1. "Do you do normal things like leave your socks on the floor?"
Total softball, although we can't imagine Michelle is happy about Barack (literally) airing their dirty laundry in public.
2. “The jobs report came out for November, 321,000 new jobs added. Economy’s growing at a faster rate than it has for years. Why didn’t you fix the economy before the midterm elections? You know your job, but I would have done it before the elections so people were happy when they voted, and you win and then maybe you don’t have to come on the 'Colbert Report.'”
This one's basically a compliment veiled as an insult. Sure, he's jokingly telling the president how to do his job, but that's something Obama is most certainly used to by now.
3. “Are you still president after the midterms, because the Republicans are quite surprised you’re still doing anything at all. That shellacking didn’t rattle the presidential seal off your podium?”
OK, we’re ramping things up a bit here. It’s not a direct insult, but asking the president if he’s still president, rubbing his face in the midterm catastrophe and referencing his perceived political impotence has a little bit of bite.
4. Colbert's keystone pipeline suggestions: “We don’t build it down to Louisiana, we take it over the Canadian border, we build that big pipe all the way over the Mexican border, we leave the other end of it open with a sign on it that says mucho jobso, and the people over the border take the thing all the way up and they end up in Canada, and the Canadians are too polite to kick them out, and that’s your immigration policy.”
This one’s not directly about Obama, but there's a nice morsel of political incorrectness with the “mucho jobso.” It also gives Obama a chance to throw back a zinger of his own (“That sounds like a ridiculous idea, but that’s why you are where you are and I’m where I am.”)
5. “I’ll give it to you, you have employed a lot of people, mostly as secretary of defense.”
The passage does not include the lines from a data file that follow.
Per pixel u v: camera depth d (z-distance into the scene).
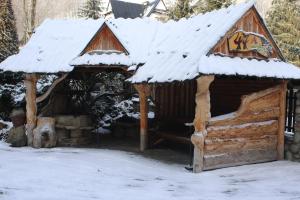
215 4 22.66
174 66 10.19
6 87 18.42
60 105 14.62
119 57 12.18
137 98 18.95
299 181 8.38
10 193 6.06
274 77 10.10
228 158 10.02
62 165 9.23
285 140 11.23
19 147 12.74
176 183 8.16
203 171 9.56
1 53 23.50
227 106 13.28
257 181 8.45
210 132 9.66
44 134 12.78
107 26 12.40
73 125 13.33
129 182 7.97
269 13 28.03
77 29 14.02
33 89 13.02
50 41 13.66
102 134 15.91
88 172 8.68
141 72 11.23
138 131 15.49
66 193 6.40
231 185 8.04
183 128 13.86
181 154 12.15
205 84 9.38
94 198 6.16
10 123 16.05
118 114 17.48
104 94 16.92
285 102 11.18
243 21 10.38
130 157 11.39
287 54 25.53
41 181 7.33
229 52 10.08
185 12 23.78
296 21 26.86
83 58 12.30
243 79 12.61
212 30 10.42
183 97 14.24
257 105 10.59
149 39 12.99
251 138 10.50
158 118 14.71
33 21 25.91
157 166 10.33
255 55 10.60
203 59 9.37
A timely backhanded compliment referencing the recent turmoil of Hagel's resignation.
6. “I do have to say, a crowd of young people raising their hands to their charismatic leader is disturbing.”
Sure, it's a play on the patent ridiculousness of anyone comparing Obama to Hitler, but really, any Hitler reference is definitely on the risqué side.
7. "Well, let's talk about the jobs out there and how many of them will be taken by all the immigrants you're going to keep in this country. You realize you're an emperor now, it has been declared, you are Barackus Maximus the first ...
When did you decide to burn the Constitution and become emperor?"
Careful now, Stephen. This is the leader of the free world you're talking to here.